Hi Oleg,
this sounds indeed like abnormal behavior. Are you sure that these large
checkpoints are related to the Kafka consumer only? Are there other
operators in the pipeline? Because internally the state kept in a Kafka
consumer is pretty minimal and only related to Kafka partition and
offset management.
If you are sure that the Kafka consumer must produce such a state size,
I would recommend to use a remote debugger and check what is
checkpointed in the corresponding `FlinkKafkaConsumerBase#snapshotState`.
Regards,
Timo
On 15.04.20 03:37, Oleg Vysotsky wrote:
Hello,
Sometime our flink job starts creating large checkpoints which include
55 Gb (instead of 2 MB) related to kafka source. After the flink job
creates first “abnormal” checkpoint all next checkpoints are “abnormal”
as well. Flink job can’t be restored from such checkpoint. Restoring
from the checkpoint hangs/fails. Also flnk dashboard hangs and flink
cluster crashs during the restoring from such checkpoint. We didn’t
catch related error message. Also we don’t find clear way to reproduce
this problem (when the flink job creates “abnormal” checkpoints).
Configuration:
We are using flink 1.8.1 on emr (emr 5.27)
Kafka: confluence kafka 5.4.1
Flink kafka connector:
org.apache.flink:flink-connector-kafka_2.11:1.8.1 (it includes
org.apache.kafka:kafka-clients:2.0.1 dependencies)

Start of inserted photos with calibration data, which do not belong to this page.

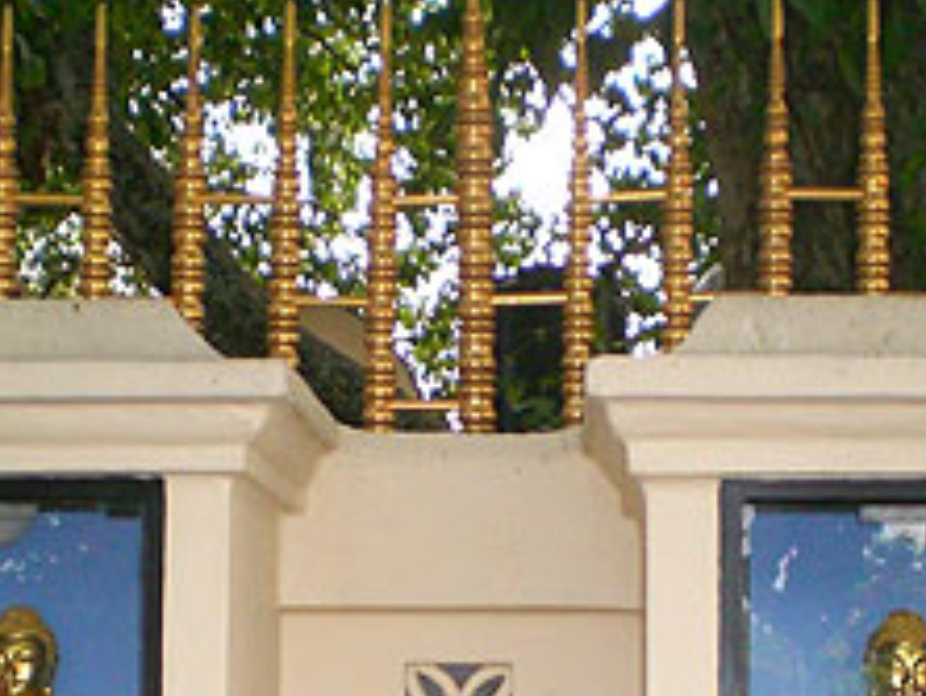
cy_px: 688
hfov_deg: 25.3
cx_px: 459
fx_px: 2062
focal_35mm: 77
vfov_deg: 18.7
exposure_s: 1/125
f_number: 3.1
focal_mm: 6.3
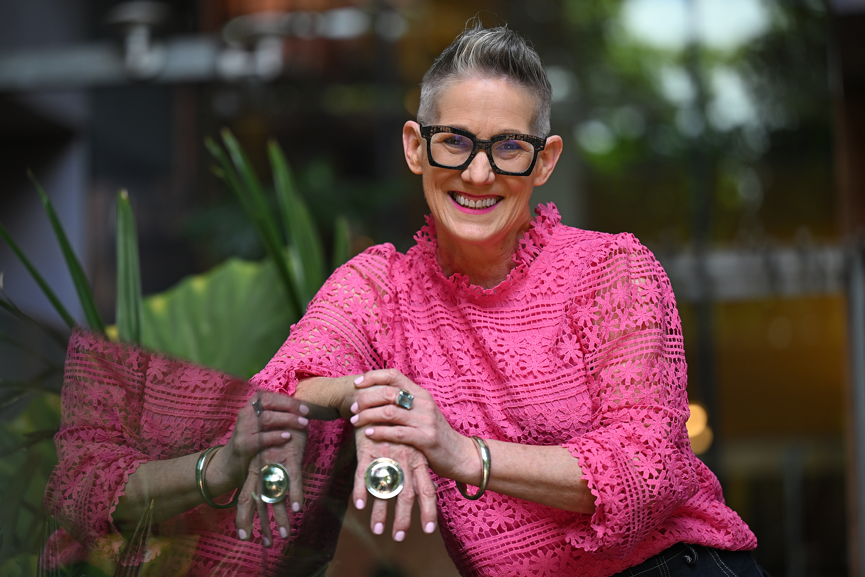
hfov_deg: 16.4
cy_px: 288
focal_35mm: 125
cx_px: 432
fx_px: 3003
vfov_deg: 11.0
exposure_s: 1/640
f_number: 2.8
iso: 400
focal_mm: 125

Our input kafka topic has 32 partitions and related flink source has 32
parallelism
We use pretty much all default flink kafka concumer setting. We only
specified:
CommonClientConfigs.BOOTSTRAP_SERVERS_CONFIG,
ConsumerConfig.GROUP_ID_CONFIG,
CommonClientConfigs.SECURITY_PROTOCOL_CONFIG
Thanks a lot in advance!
Oleg